New Zealand Aluminium Smelters (NZAS), a joint venture between Rio Tinto and Sumitomo groups, has signed long-term power supply agreements for its Tiwai Point aluminium smelter.

It has signed agreements with electricity generators Meridian Energy, Contact Energy and Mercury NZ to supply a mix of renewable electricity from New Zealand’s South Island.

The agreements will allow the Tiwai Point facility to continue producing high-purity, low-carbon metal for another 20 years, until at least 2044.

The electricity generators will supply 572MW of renewable electricity to support the smelter’s full electricity needs, starting from July 2024, subject to regulatory approvals.

Rio Tinto Aluminium chief executive Jérôme Pécresse said: “We are pleased the long-term future of the Tiwai Point smelter has been secured with these agreements, which were reached with a genuinely collaborative spirit between all parties.

“They give us confidence that our New Zealand workforce and assets can continue competitively producing the high purity, low-carbon aluminium needed for the global energy transition.

“This is an exciting new chapter, and we would like to thank everyone involved, including our new energy partners, our local Indigenous partners Ngāi Tahu, the Southland community, the New Zealand government and our NZAS workforce for their support in getting us here today.”

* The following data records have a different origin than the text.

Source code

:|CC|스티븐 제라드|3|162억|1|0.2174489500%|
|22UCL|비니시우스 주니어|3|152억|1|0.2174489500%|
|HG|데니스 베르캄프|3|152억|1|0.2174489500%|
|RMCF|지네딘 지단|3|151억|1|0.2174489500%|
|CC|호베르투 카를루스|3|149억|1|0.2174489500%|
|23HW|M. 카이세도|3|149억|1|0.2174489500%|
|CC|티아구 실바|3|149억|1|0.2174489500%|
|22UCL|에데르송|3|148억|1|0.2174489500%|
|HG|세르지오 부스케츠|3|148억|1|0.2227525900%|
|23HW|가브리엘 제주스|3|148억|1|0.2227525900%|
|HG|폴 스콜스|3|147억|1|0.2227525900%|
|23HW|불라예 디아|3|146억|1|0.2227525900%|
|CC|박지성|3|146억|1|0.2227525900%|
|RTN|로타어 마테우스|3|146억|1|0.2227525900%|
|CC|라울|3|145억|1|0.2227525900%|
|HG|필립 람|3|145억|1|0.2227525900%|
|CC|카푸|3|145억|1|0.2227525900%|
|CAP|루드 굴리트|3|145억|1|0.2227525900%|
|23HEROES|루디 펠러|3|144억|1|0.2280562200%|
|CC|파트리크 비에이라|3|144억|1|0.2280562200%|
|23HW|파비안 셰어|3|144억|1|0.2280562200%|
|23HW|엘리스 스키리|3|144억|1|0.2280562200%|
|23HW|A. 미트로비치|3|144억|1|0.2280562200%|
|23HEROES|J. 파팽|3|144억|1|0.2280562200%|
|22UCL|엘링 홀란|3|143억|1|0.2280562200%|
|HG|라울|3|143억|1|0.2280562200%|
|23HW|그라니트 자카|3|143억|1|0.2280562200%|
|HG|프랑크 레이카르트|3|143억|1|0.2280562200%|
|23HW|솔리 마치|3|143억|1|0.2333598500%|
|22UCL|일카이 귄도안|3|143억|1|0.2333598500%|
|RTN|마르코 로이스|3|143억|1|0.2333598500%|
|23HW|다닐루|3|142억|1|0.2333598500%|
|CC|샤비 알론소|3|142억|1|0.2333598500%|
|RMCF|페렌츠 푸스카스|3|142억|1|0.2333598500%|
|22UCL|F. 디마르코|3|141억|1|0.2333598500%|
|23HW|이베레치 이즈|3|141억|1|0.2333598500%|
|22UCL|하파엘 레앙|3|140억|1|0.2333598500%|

NZAS’ new electricity arrangements include 20-year demand response agreements with Meridian Energy and Contact Energy.

Under the terms of the arrangements, NZAS may be requested to reduce electricity consumption by up to a total of 185MW, to ensure secure electricity supply to New Zealand.

In a separate development, Rio Tinto has signed an agreement to acquire Sumitomo Chemical Company’s (SCC) 20.64% stake in NZAS for an undisclosed price.

The company has also agreed to acquire SCC’s 2.46% interest in Boyne Smelters (BSL), which owns and operates the Boyne Island aluminium smelter in Gladstone, Australia.

Upon closing, Rio Tinto will own 100% of NZAS and a 61.85% interest in BSL.

The deals are subject to several conditions, including regulatory approvals from New Zealand’s Overseas Investment Office and Australia’s Foreign Investment Review Board.